◆ What to produce
Turn the lines below into a Markdown table with two columns, "No." for the row number and "Line" for the line itself, skipping any blank lines. Leave the pictures out.

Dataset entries

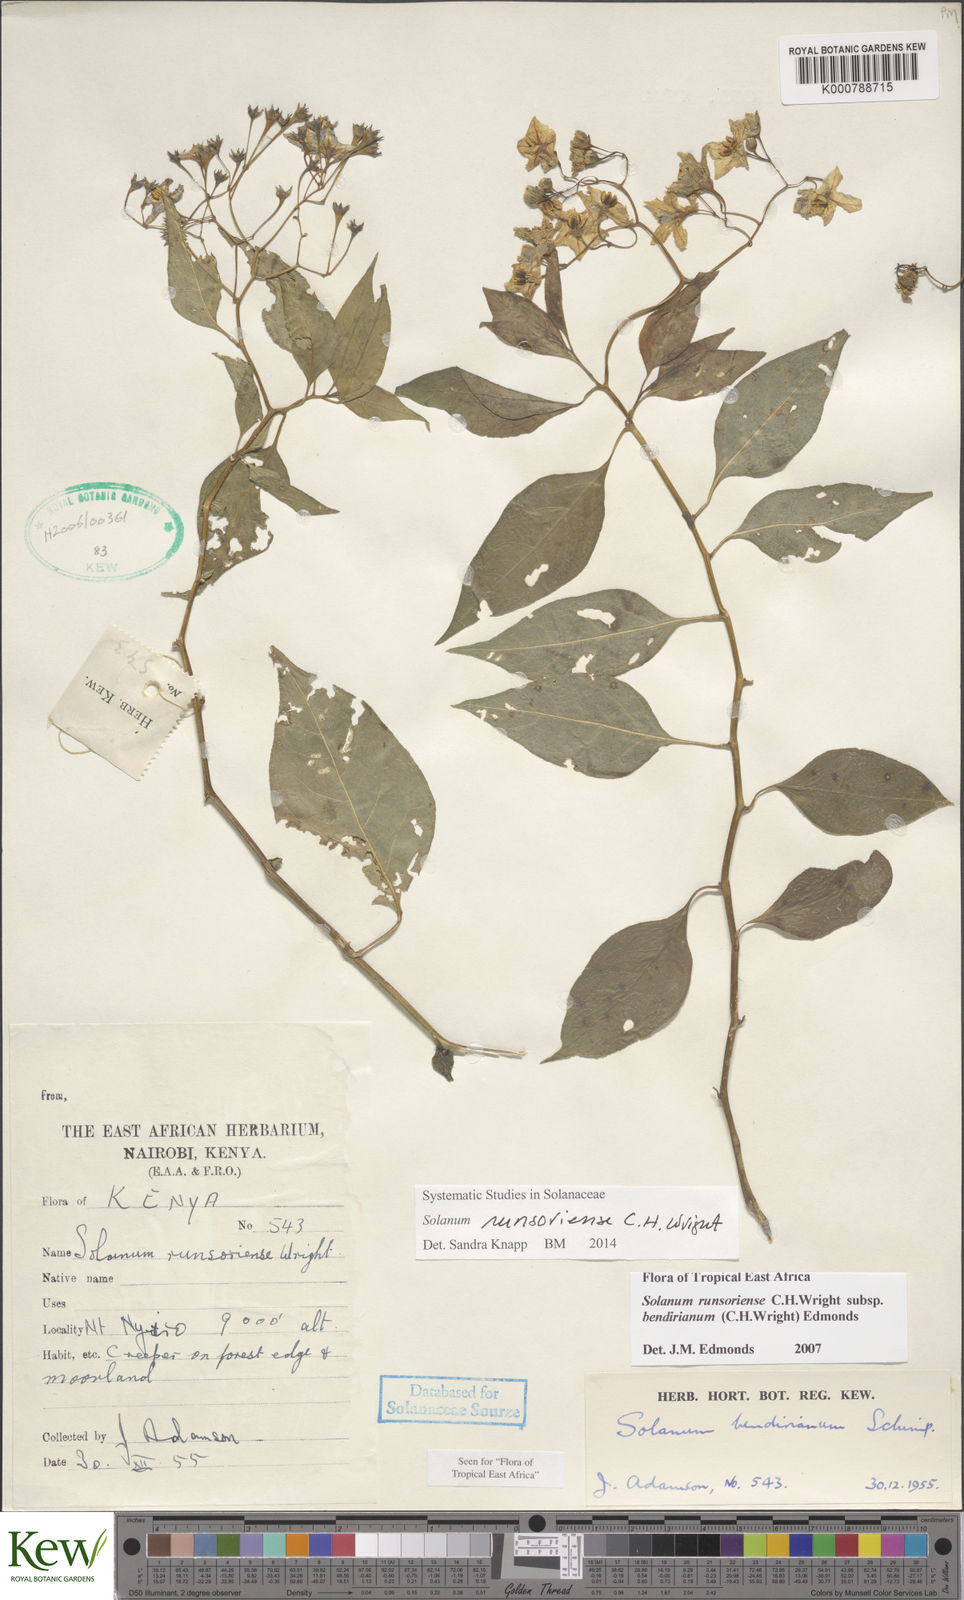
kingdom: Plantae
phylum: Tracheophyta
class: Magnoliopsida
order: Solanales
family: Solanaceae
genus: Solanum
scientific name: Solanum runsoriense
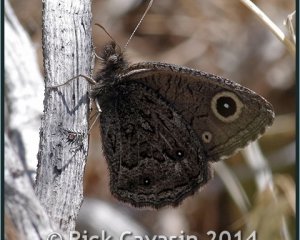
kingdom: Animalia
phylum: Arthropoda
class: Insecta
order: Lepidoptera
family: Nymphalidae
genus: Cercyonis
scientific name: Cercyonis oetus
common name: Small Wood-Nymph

◆ Problem solution
| No. | Line |
|---|---|
| 1 | kingdom: Plantae |
| 2 | phylum: Tracheophyta |
| 3 | class: Magnoliopsida |
| 4 | order: Solanales |
| 5 | family: Solanaceae |
| 6 | genus: Solanum |
| 7 | scientific name: Solanum runsoriense |
| 8 | kingdom: Animalia |
| 9 | phylum: Arthropoda |
| 10 | class: Insecta |
| 11 | order: Lepidoptera |
| 12 | family: Nymphalidae |
| 13 | genus: Cercyonis |
| 14 | scientific name: Cercyonis oetus |
| 15 | common name: Small Wood-Nymph |